EXERCISE DIRECTIONS:
Return the entries below in their exact form, leaving the pictures out.
---- INFORMATION PROVIDED
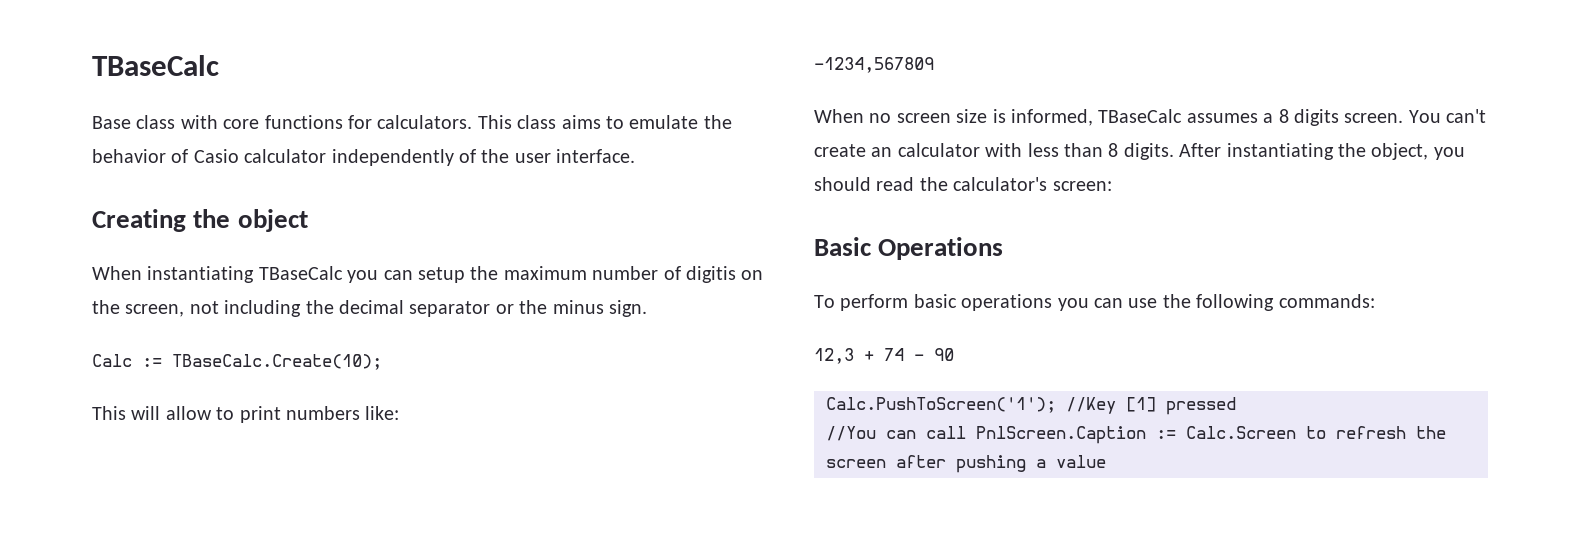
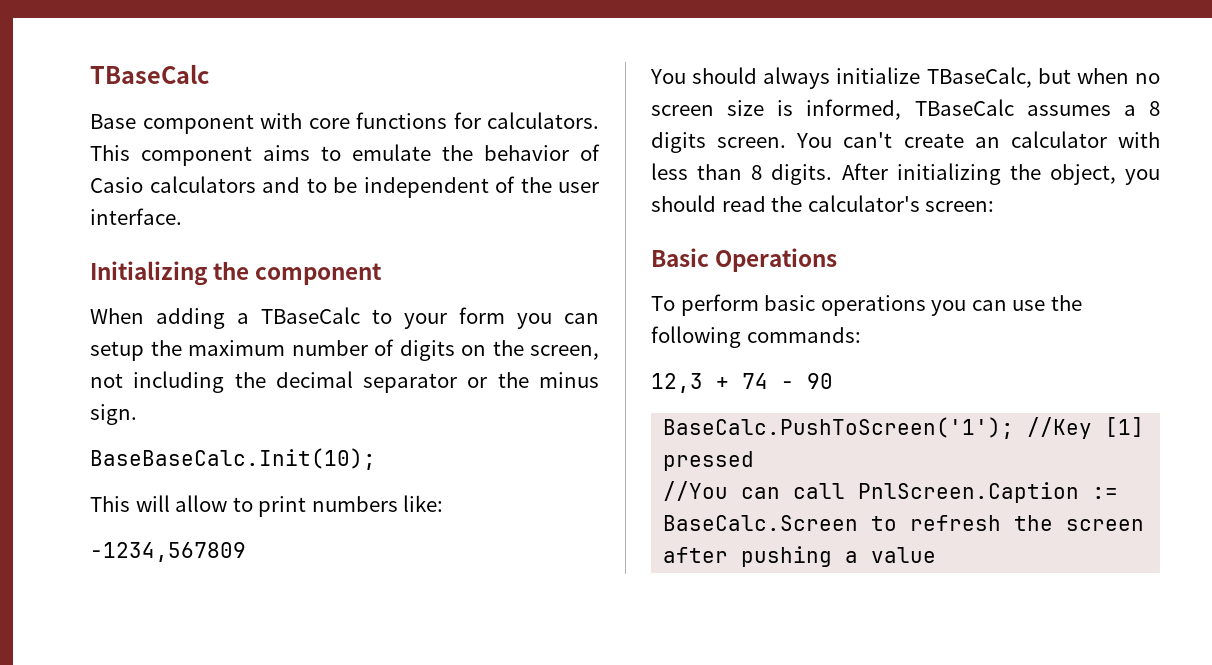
[136,115,176,129] class -> [142,114,254,134] component
[517,115,557,129] class -> [141,146,252,166] component
[244,149,454,166] calculator independently -> [149,176,489,198] calculators and to be independent
[92,209,308,232] [92,266,343,283] Creating the object // When instantiating TBaseCalc -> [90,261,383,286] [90,307,505,329] Initializing the component // When adding a TBaseCalc to your form
[685,266,736,283] digitis -> [399,340,455,361] digits
[92,354,382,370] Calc := TBaseCalc.Create(10); -> [90,448,376,470] BaseBaseCalc.Init(10);
[814,109,864,123] When -> [650,67,1129,89] You should always initialize TBaseCalc, but when
[1226,143,1334,160] instantiating -> [896,163,1001,185] initializing
[826,397,1056,413] Calc.PushToScreen('1'); -> [663,417,1015,439] BaseCalc.PushToScreen('1');
[1186,426,1296,439] Calc.Screen -> [663,515,859,531] BaseCalc.Screen

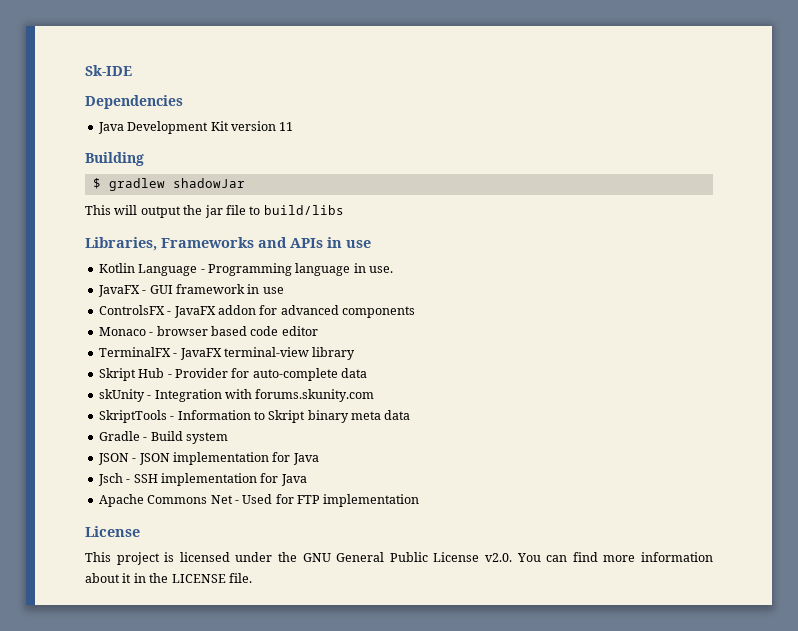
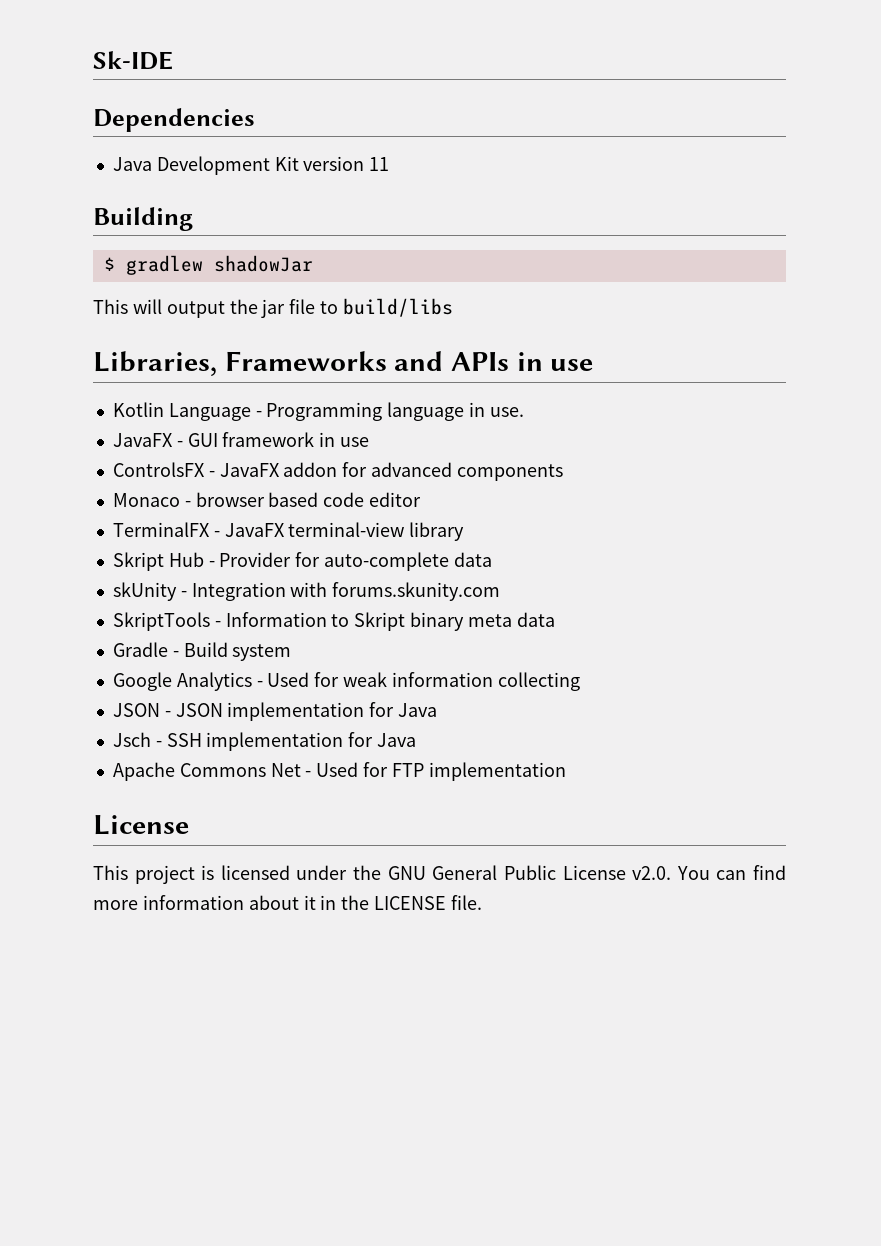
(228, 438) none -> [112,672,580,691] // Google Analytics - Used for weak information collecting

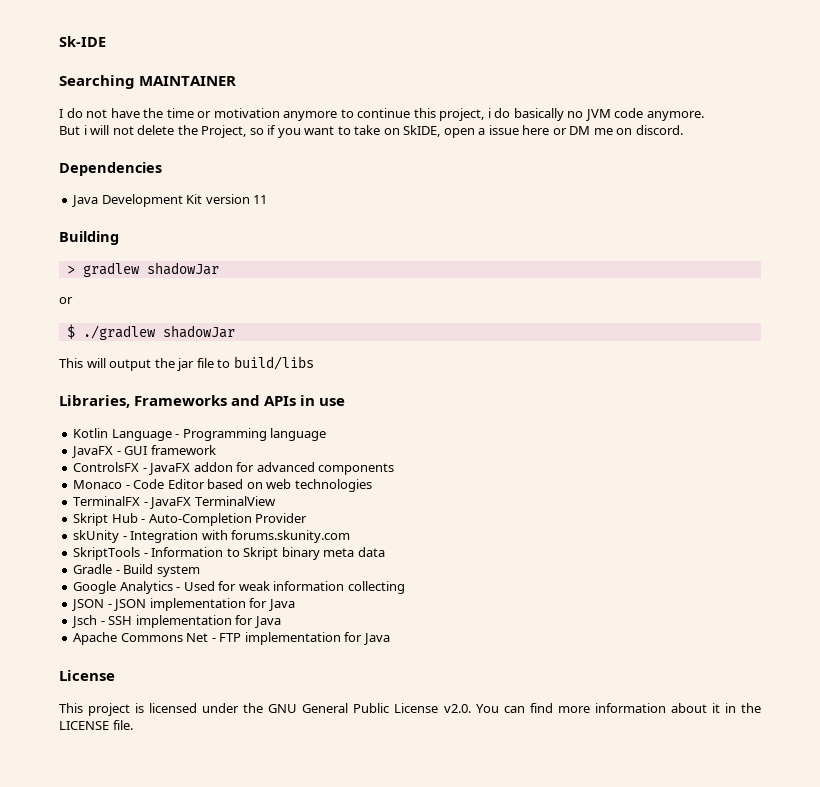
(173, 60) none -> [59,75,237,89] [59,108,704,121] [59,125,683,138] // Searching MAINTAINER // I do not have the time or motivation anymore to continue this project, i do basically no JVM code anymore. // But i will not delete the Project, so if you want to take on SkIDE, open a issue here or DM me on discord.
(193, 219) none -> [66,262,219,277] [59,297,73,304] // > gradlew shadowJar // or
[125,255,203,275] gradlew -> [82,325,156,340] ./gradlew
[469,402,524,417] in use. -> (327, 434) none
[319,432,370,447] in use -> (216, 450) none
[195,492,422,507] browser based code editor -> [133,479,372,492] Code Editor based on web technologies
[288,522,465,541] terminal-view library -> [194,496,276,506] TerminalView
(215, 564) none -> [148,513,252,526] Auto-Completion
[295,552,492,571] for auto-complete data -> (308, 518) none
[316,762,389,777] Used for -> (216, 640) none
(566, 771) none -> [344,632,390,645] for Java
--------
REPLY TO THE TASK:
[136,115,176,129] class -> [142,114,254,134] component
[517,115,557,129] class -> [141,146,252,166] component
[244,149,454,166] calculator independently -> [149,176,489,198] calculators and to be independent
[92,209,308,232] [92,266,343,283] Creating the object // When instantiating TBaseCalc -> [90,261,383,286] [90,307,505,329] Initializing the component // When adding a TBaseCalc to your form
[685,266,736,283] digitis -> [399,340,455,361] digits
[92,354,382,370] Calc := TBaseCalc.Create(10); -> [90,448,376,470] BaseBaseCalc.Init(10);
[814,109,864,123] When -> [650,67,1129,89] You should always initialize TBaseCalc, but when
[1226,143,1334,160] instantiating -> [896,163,1001,185] initializing
[826,397,1056,413] Calc.PushToScreen('1'); -> [663,417,1015,439] BaseCalc.PushToScreen('1');
[1186,426,1296,439] Calc.Screen -> [663,515,859,531] BaseCalc.Screen

(228, 438) none -> [112,672,580,691] // Google Analytics - Used for weak information collecting

(173, 60) none -> [59,75,237,89] [59,108,704,121] [59,125,683,138] // Searching MAINTAINER // I do not have the time or motivation anymore to continue this project, i do basically no JVM code anymore. // But i will not delete the Project, so if you want to take on SkIDE, open a issue here or DM me on discord.
(193, 219) none -> [66,262,219,277] [59,297,73,304] // > gradlew shadowJar // or
[125,255,203,275] gradlew -> [82,325,156,340] ./gradlew
[469,402,524,417] in use. -> (327, 434) none
[319,432,370,447] in use -> (216, 450) none
[195,492,422,507] browser based code editor -> [133,479,372,492] Code Editor based on web technologies
[288,522,465,541] terminal-view library -> [194,496,276,506] TerminalView
(215, 564) none -> [148,513,252,526] Auto-Completion
[295,552,492,571] for auto-complete data -> (308, 518) none
[316,762,389,777] Used for -> (216, 640) none
(566, 771) none -> [344,632,390,645] for Java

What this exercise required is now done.